How to show that $f(x; \alpha, \beta) = \frac{1}{\beta^{\alpha} \Gamma(\alpha)}x^{\alpha-1}e^{-x/\beta}$is a pdf?

Question

I have some problems trying to prove the following problem:

A continuous random variable $X$ is said to have a gamma distribution with parameters $\alpha > 0$ and $\beta > 0$ if it has a pdf given by: $$f(x; \alpha, \beta) = \frac{1}{\beta^{\alpha} \Gamma(\alpha)}x^{\alpha-1}e^{-x/\beta}$$ if $x>0$, or $0$ otherwise.

Given that apparently this is a pdf by definition, I do not know how to prove it is a pdf. My guess is to check if I take the integration of the distribution the value should be $1$. Is this correct? Is that enough?

Answer 1

$f(x)$ is a pdf if:

$f(x) \geq 0$ for all x. And,

$\int_{-\infty}^{\infty} f(x) dx = 1$

Answer 2

The following seems to be a typical definition of pdf for a basic probability course. I got it from this course site.

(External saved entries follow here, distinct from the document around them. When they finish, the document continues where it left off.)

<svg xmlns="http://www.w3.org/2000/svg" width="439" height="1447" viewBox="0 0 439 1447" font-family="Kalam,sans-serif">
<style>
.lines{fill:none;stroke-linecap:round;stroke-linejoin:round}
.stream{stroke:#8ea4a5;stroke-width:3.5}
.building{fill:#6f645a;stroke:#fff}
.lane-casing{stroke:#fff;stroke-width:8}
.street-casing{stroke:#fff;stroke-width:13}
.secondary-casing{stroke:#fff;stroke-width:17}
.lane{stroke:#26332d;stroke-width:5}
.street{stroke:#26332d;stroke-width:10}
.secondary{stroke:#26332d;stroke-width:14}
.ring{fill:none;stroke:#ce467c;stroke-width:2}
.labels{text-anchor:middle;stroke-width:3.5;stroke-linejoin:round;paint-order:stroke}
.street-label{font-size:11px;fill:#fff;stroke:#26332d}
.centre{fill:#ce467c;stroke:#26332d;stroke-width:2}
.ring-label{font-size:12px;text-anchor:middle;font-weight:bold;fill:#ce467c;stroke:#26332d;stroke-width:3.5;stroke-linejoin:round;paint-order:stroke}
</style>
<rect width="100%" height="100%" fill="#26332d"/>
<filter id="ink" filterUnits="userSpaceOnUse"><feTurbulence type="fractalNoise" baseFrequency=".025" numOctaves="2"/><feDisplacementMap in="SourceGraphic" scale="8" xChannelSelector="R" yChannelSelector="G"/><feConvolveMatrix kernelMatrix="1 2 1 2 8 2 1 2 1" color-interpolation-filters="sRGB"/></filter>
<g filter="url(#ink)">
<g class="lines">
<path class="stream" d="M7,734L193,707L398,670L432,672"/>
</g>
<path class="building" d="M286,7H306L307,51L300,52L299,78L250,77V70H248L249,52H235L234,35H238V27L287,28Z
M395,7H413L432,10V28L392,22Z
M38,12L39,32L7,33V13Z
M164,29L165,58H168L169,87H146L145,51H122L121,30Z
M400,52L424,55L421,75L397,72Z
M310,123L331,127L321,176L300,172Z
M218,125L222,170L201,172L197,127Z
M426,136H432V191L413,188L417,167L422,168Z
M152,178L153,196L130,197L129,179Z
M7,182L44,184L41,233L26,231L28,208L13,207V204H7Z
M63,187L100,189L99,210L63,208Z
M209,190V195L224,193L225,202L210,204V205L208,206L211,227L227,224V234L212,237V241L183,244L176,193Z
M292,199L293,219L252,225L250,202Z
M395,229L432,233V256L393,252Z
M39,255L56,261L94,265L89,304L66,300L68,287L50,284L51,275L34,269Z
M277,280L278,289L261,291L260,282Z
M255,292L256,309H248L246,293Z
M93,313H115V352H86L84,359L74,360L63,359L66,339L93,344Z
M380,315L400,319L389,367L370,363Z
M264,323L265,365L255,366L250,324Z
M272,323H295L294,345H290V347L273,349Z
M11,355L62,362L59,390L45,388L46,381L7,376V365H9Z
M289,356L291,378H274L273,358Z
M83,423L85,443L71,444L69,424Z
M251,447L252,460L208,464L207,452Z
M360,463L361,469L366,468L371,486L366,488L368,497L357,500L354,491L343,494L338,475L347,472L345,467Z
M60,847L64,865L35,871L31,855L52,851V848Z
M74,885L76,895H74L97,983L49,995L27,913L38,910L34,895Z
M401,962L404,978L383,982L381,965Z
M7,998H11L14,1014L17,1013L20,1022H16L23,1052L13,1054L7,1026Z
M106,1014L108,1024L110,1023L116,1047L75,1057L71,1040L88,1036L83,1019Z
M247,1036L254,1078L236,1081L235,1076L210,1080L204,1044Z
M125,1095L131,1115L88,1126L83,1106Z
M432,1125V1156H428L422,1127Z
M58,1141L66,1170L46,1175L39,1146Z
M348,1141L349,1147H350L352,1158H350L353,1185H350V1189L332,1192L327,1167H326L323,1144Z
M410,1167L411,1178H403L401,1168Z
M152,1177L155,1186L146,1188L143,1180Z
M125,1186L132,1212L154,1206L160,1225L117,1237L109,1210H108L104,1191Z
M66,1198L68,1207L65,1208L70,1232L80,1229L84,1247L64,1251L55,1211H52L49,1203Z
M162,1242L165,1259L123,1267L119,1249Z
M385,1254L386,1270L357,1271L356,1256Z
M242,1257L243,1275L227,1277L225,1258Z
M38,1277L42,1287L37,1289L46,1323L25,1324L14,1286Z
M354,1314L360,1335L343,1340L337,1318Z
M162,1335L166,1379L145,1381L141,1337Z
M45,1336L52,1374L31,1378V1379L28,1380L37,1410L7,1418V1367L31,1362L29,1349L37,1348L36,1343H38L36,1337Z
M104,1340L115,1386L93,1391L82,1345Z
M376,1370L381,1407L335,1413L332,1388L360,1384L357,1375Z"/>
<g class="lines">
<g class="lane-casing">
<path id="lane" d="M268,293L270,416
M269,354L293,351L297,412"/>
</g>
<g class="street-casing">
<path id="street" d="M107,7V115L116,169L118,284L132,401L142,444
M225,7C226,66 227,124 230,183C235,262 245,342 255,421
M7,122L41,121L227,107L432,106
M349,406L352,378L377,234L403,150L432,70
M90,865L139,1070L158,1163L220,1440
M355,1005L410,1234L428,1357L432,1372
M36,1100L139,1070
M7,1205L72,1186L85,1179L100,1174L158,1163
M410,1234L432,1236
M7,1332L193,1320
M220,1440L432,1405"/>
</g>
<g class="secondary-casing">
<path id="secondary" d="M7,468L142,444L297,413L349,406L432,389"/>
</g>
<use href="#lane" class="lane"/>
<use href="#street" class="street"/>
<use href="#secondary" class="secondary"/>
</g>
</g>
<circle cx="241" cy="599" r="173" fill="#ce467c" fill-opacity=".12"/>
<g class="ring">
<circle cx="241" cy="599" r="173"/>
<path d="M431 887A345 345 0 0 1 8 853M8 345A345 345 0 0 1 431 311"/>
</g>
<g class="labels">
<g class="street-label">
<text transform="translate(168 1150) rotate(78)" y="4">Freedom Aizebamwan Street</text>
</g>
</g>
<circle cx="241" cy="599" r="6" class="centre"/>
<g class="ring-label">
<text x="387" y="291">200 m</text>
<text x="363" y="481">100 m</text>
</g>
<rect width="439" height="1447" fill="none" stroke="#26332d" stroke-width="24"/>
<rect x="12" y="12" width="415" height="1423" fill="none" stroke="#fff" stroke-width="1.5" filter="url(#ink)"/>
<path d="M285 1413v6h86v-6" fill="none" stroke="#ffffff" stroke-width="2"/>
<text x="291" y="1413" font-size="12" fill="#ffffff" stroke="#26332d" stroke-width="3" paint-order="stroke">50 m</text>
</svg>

You will want to show that the function you have satisfies these conditions.

Answer 3

I'm showing you a detailed solution since this is not your typical PDF problem.

$f \geq 0$; I'm leaving this to you.

As for showing that it integrates to $1$, the $\Gamma$ distribution is usually motivated by means of the $\Gamma$ function; by definition, $$\Gamma(\alpha) = \int_{0}^{\infty}x^{\alpha-1}e^{-x}\text{ d}x\text{.}$$ Notice that showing $$\int_{0}^{\infty}\dfrac{1}{\beta^{\alpha}\Gamma(\alpha)}x^{\alpha-1}e^{-x/\beta}\text{ d}x=1$$ is equivalent to showing $$\int_{0}^{\infty}x^{\alpha-1}e^{-x/\beta}\text{ d}x = \Gamma(\alpha)\beta^{\alpha}\text{.}$$ Well, $$\Gamma(\alpha)\beta^{\alpha} = \int_{0}^{\infty}\beta^{\alpha}x^{\alpha-1}e^{-x}\text{ d}x\text{.}$$ This doesn't seem to lead me anywhere, so I'm going to try combining $x$ and $\beta$ into a single exponent by multiplying by $\beta/\beta$: $$\Gamma(\alpha)\beta^{\alpha} = \int_{0}^{\infty}\dfrac{\beta}{\beta}\cdot\beta^{\alpha}x^{\alpha-1}e^{-x}\text{ d}x = \int_{0}^{\infty}\beta\cdot\beta^{\alpha-1}x^{\alpha-1}e^{-x}\text{ d}x = \beta\int_{0}^{\infty}(x\beta)^{\alpha-1}e^{-x}\text{ d}x\text{.}$$ This seems to suggest the substitution $y = x\beta$, or $x = y/\beta$. Then $\text{d}y = \beta\text{ d}x$, or $\text{d}x = \dfrac{\text{d}y}{\beta}$, and (note the limits of integration don't change) $$\Gamma(\alpha)\beta^{\alpha} = \int_{0}^{\infty}y^{\alpha-1}e^{-y/\beta}\text{ d}y$$ (notice the $\beta$ cancel out). $y$ is just a dummy variable, so we have shown $$\Gamma(\alpha)\beta^{\alpha} = \int_{0}^{\infty}x^{\alpha-1}e^{-x/\beta}\text{ d}x$$ or $$\int_{0}^{\infty}\dfrac{1}{\beta^{\alpha}\Gamma(\alpha)}x^{\alpha-1}e^{-x/\beta}\text{ d}x=1$$ as desired.